# Questions on the material
• A. Using the passage about growing up between Jamaican and Nigerian identities, decide whether each statement agrees with it, and give yes or no along with the deciding words quoted from the passage: (i) The writer was the only half African student at school in Jamaica. (ii) The first Nigerian food the writer tried was jollof rice. (iii) The writer met a cousin named Toisin at university.
• B. In the passage about growing up between Jamaican and Nigerian identities, what kept the writer from really being bullied at military school?

I grew up in a town where being dark skin was beautiful but when I relocated it was a different kettle of fish. Living in the UK was where I began to hate myself. I was called dark fader and kanu. I had a strong jamaican accent in which kids found it hard to understand me. Everyone was so use to the commercial Jamaican accent that mine seemed like a pretence. Yes I was bullied, mocked and even pushed around.


In Jamaica where I grew up, I was the only half African in the entire school. At this point I had my father's surname.

Can you imagine having a name that did not meet society standards at that time?


Yes you guess it, I was called every name under the sun. I even had kids that clicked and asked is that how your dad communicates. I even had the question do they really eat with their hands. Do they live in huts? Made me even question if they were that primitive.


Before you judge me, I did not know anything about my father's home land. I grew up in an environment in which I was learning from my jamaican family which were very backwards. What made me not really get bullied at military school was the fact that my family was wealthy at the time.


So coming to the UK properly was a shock for me. For the first time in my life I saw my dad eating with his hands. I heard him speaking another language, there was no clicks but I was I'm awe. My grandma started to send traditional outfits which I started to wear but after a while was a bit embarrassed.


The first nigerian food I tried was stew and rice... yep you guessed it I was not a fan.

Going to school I realised that there was some nigerian kids I was excited because I wanted to gain some information about Nigeria. They were cold towards me and was speaking in their language. I was super disheartened 😔. Kids can be mean. They called me a half breed, is it somebody like you we want. They would laugh and mock me. They even said I don't look nigerian so why am I begging it.


The weirdest thing, the nigerian kids were pretending to be Caribbean. I was super confused, why would you not claim where you are from.


There was a massive rivalry between the Africans and the Caribbeans at school. I had so much information to educate the bristish Jamaicans that automatically I fit in with the Caribbean side. I was happy in a sense because this meant I was not an outsider. If I joined the african side where would I fit in. I knew nothing about the culture or them in general.


In addition, it was a taboo to be jamaican at that point, so I erased my African side just so I could fit in. If you were african at that time you would of been called an african bobo I refused to be that. I refused to be nigerian because at that point it would not be cool ....


Things changed when I got to university. Nigerians were running things and by then I had already educated myself with Google. In addition, I was building a relationship with my nigerian side. I started to learn the culture and even went to nigeria to see what it was like.


Coincidentally I met my cousin Toisin at university he taught me the dances, the culture and the food. I felt accepted and I felt I could embrace the mix ... I can now say I'm proud to be a nigerian. I nearly missed out on a beautiful culture.

# Stored data
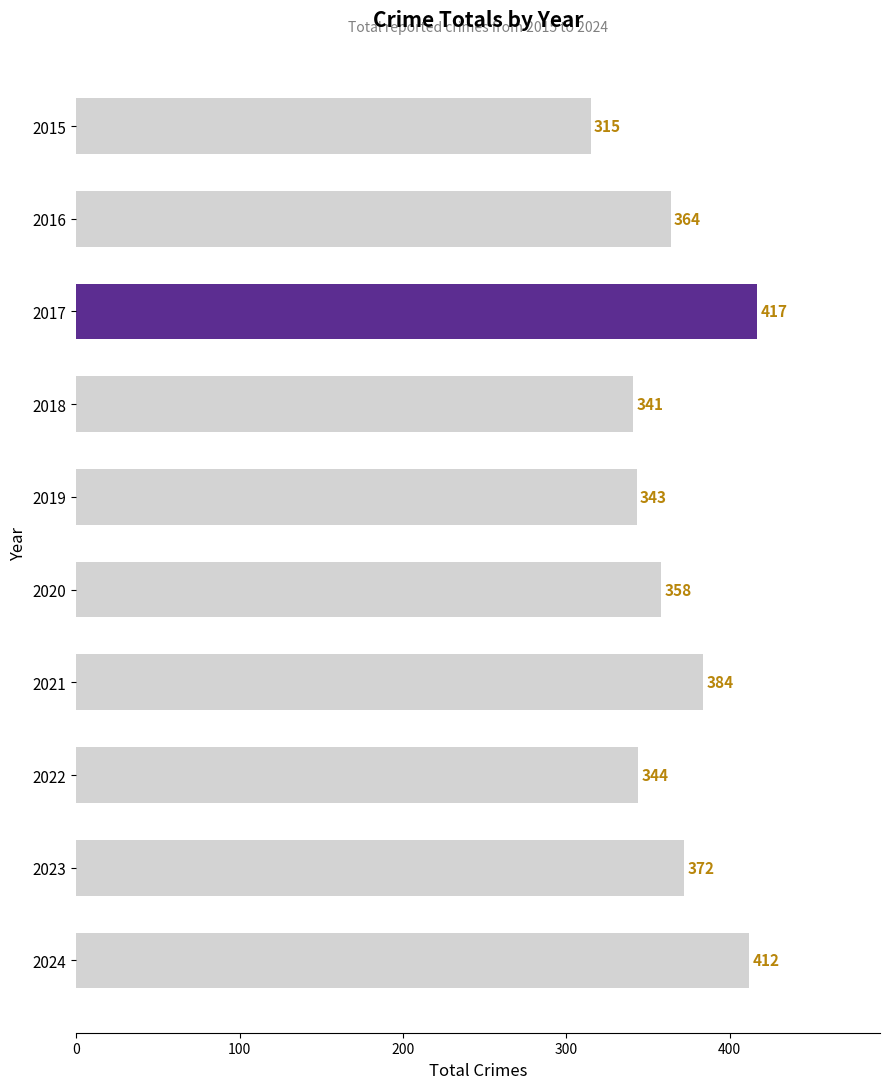

Are the bars horizontal?

Yes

# Written responses
• A.
(i) Yes: "I was the only half African in the entire school."
(ii) No: "The first nigerian food I tried was stew and rice"
(iii) Yes: "Coincidentally I met my cousin Toisin at university"

• B. The writer's family was wealthy at the time.